ASSIGNED TASK: Keep the wording of each record exactly the same when you repeat it, and leave out pictures.
◇ ◇ ◇ ◇
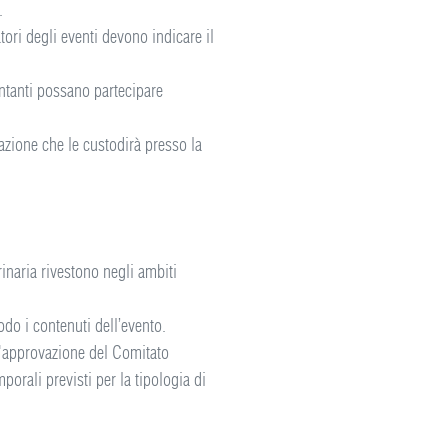
.
tori degli eventi devono indicare il
entanti possano partecipare
razione che le custodirà presso la
inaria rivestono negli ambiti
do i contenuti dell’evento.
 l'approvazione del Comitato
porali previsti per la tipologia di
◇ ◇ ◇ ◇
EXERCISE RESPONSE:
.
tori degli eventi devono indicare il
entanti possano partecipare
razione che le custodirà presso la
inaria rivestono negli ambiti
do i contenuti dell’evento.
 l'approvazione del Comitato
porali previsti per la tipologia di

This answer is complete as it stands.